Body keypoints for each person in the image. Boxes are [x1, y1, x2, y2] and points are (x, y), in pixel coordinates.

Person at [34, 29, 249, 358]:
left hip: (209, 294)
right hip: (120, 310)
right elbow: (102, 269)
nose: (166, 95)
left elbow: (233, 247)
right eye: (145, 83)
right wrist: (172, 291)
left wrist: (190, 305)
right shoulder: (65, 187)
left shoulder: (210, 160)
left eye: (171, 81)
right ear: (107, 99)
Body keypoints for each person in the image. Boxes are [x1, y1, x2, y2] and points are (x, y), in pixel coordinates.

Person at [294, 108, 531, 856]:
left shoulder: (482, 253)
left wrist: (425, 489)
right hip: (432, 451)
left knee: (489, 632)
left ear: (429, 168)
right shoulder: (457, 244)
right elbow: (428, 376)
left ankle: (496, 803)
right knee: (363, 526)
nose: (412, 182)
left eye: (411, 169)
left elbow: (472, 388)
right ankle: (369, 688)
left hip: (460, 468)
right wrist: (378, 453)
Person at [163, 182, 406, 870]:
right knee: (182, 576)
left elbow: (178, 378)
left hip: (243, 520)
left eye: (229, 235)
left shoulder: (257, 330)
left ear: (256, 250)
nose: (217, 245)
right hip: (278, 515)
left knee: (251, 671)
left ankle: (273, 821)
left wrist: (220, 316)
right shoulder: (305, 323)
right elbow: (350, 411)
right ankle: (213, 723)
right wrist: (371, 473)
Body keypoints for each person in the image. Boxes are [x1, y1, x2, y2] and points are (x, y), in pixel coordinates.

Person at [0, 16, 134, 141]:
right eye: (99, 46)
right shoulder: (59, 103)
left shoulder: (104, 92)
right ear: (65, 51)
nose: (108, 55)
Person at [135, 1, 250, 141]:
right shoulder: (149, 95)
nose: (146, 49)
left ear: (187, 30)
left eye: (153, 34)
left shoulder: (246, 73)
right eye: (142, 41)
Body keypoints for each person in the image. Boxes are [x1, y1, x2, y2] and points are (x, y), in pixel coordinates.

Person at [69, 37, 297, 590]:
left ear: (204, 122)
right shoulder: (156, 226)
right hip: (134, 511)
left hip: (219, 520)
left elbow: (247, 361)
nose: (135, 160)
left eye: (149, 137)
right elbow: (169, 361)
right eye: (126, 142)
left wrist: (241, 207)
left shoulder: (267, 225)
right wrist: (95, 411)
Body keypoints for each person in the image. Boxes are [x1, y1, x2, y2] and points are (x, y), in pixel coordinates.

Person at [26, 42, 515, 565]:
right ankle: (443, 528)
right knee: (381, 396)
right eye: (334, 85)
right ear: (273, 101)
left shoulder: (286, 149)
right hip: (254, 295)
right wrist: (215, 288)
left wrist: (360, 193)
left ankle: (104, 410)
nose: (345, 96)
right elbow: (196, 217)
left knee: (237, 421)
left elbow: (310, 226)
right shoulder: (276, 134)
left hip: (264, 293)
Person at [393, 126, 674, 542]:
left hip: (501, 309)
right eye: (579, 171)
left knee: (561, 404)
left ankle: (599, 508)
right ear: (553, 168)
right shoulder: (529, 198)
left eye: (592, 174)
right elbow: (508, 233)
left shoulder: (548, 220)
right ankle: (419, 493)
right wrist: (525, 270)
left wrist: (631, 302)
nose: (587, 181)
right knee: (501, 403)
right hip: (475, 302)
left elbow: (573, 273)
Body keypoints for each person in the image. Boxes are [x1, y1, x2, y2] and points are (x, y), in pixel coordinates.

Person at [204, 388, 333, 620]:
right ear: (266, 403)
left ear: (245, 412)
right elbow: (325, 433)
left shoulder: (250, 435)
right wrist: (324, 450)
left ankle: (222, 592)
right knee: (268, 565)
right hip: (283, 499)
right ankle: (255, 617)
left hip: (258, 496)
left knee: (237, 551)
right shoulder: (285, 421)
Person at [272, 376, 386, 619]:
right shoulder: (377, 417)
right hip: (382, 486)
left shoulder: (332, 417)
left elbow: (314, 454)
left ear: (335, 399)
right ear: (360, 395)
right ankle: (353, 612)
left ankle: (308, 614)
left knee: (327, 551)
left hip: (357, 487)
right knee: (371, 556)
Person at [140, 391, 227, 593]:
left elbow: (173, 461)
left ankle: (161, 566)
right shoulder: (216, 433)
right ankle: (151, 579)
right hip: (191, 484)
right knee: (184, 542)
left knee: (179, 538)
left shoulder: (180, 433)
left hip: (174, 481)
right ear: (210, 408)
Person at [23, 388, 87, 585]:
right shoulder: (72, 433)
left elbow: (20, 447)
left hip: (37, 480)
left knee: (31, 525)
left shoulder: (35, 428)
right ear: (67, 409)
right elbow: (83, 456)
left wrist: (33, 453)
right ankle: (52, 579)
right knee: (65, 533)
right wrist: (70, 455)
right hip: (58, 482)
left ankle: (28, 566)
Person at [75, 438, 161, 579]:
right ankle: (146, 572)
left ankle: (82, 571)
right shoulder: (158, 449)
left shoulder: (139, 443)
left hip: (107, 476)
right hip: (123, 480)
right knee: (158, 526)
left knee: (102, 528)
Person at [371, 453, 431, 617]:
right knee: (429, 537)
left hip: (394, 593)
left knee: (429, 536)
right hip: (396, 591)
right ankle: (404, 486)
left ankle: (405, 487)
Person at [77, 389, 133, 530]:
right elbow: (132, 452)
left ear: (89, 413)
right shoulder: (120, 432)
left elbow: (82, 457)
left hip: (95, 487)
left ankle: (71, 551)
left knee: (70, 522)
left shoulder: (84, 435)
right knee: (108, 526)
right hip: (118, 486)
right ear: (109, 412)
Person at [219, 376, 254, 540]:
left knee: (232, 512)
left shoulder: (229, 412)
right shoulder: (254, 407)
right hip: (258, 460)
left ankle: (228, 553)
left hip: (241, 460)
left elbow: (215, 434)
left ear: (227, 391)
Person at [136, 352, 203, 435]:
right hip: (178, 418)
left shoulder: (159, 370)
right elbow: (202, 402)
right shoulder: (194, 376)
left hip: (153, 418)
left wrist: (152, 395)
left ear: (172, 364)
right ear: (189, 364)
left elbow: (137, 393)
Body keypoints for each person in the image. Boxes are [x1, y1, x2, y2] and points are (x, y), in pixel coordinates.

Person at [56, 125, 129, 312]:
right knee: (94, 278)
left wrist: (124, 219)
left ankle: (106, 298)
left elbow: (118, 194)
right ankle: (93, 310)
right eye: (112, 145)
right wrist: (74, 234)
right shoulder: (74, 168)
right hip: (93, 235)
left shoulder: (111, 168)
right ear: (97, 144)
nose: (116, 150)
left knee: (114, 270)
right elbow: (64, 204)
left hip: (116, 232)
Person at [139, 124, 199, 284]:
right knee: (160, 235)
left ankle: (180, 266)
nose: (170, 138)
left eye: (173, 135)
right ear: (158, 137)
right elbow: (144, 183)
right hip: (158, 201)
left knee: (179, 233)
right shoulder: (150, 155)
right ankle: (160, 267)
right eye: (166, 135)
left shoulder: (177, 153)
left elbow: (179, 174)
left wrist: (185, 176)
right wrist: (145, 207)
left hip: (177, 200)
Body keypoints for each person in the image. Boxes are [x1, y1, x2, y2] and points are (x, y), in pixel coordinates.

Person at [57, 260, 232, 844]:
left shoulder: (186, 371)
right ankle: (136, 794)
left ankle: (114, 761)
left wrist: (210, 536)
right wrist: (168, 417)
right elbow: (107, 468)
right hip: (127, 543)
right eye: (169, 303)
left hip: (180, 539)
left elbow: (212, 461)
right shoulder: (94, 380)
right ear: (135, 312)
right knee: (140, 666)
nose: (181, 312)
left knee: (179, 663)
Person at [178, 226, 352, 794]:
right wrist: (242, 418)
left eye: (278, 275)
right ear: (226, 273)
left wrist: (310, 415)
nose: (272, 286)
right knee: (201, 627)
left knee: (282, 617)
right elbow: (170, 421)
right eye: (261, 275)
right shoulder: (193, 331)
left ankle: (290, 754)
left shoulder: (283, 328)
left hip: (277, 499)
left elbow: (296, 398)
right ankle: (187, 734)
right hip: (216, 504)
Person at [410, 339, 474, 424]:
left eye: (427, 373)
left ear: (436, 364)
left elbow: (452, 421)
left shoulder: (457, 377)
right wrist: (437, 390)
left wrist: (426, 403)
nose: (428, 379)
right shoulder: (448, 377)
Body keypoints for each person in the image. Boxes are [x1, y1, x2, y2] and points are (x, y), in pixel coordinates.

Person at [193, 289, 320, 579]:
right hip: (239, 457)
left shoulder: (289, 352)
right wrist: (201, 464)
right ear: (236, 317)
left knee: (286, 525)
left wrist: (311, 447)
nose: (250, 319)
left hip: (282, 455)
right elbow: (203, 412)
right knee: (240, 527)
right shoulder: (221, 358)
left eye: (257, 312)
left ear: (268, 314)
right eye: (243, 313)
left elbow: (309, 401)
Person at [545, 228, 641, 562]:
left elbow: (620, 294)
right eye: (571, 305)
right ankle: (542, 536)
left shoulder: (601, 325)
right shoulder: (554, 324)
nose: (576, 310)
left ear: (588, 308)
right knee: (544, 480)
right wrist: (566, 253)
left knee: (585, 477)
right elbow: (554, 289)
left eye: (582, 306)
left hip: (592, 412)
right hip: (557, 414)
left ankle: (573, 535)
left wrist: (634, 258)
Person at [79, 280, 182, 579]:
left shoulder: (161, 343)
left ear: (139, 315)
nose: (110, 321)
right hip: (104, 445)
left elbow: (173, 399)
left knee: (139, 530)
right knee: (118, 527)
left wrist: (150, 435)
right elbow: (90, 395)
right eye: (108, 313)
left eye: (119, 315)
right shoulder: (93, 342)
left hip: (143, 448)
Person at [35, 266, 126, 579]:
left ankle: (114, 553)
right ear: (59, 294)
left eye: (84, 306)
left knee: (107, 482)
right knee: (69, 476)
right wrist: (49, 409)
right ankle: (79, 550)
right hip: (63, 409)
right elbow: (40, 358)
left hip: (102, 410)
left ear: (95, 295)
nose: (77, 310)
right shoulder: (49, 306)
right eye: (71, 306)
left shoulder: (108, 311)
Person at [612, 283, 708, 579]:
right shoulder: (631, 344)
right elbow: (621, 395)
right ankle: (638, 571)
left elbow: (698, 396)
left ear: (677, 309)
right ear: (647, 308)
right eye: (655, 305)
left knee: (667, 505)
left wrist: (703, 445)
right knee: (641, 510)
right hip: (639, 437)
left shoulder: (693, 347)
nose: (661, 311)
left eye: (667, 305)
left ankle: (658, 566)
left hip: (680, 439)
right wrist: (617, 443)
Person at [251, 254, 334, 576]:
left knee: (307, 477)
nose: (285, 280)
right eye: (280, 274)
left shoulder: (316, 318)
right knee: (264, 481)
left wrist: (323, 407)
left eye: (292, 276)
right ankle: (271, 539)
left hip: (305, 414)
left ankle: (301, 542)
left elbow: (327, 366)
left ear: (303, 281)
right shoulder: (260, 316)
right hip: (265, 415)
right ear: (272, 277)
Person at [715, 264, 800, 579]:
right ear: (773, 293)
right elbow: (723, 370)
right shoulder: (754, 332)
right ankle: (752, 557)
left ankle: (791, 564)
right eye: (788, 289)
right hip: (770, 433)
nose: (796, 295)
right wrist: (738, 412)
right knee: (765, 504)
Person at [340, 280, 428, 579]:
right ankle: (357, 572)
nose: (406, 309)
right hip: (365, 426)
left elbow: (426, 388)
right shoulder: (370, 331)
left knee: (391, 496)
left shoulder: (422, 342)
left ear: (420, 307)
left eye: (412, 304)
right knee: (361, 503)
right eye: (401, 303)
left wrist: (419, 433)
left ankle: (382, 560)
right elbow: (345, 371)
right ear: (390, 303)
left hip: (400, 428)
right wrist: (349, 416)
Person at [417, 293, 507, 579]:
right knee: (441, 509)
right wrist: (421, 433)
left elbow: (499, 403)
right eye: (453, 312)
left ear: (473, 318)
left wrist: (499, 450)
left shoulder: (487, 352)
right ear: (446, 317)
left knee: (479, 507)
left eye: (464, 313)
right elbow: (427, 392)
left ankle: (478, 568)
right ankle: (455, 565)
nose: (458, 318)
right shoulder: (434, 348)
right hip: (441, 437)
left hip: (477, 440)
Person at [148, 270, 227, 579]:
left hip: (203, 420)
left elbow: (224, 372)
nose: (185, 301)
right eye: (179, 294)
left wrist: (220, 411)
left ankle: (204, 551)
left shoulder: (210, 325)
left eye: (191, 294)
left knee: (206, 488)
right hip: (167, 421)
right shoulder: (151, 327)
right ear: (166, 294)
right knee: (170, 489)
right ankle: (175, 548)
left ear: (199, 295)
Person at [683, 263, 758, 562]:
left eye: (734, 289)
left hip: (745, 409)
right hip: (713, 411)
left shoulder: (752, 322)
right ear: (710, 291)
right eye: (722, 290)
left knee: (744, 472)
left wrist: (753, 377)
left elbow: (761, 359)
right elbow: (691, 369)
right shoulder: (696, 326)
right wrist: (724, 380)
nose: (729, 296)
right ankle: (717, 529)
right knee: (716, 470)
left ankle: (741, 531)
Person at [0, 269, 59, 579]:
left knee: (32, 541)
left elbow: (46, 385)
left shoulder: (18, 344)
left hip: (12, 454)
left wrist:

____________

Set the entries down again exactly, beginning with their first line and ending with the line that contains "left knee: (489, 632)"; omit all other lines.

Body keypoints for each person in the image. Boxes are [x1, y1, x2, y2] and points are (x, y), in pixel coordinates.

Person at [34, 29, 249, 358]:
left hip: (209, 294)
right hip: (120, 310)
right elbow: (102, 269)
nose: (166, 95)
left elbow: (233, 247)
right eye: (145, 83)
right wrist: (172, 291)
left wrist: (190, 305)
right shoulder: (65, 187)
left shoulder: (210, 160)
left eye: (171, 81)
right ear: (107, 99)
Body keypoints for each person in the image. Boxes are [x1, y1, x2, y2] and points are (x, y), in pixel coordinates.

Person at [294, 108, 531, 856]:
left shoulder: (482, 253)
left wrist: (425, 489)
right hip: (432, 451)
left knee: (489, 632)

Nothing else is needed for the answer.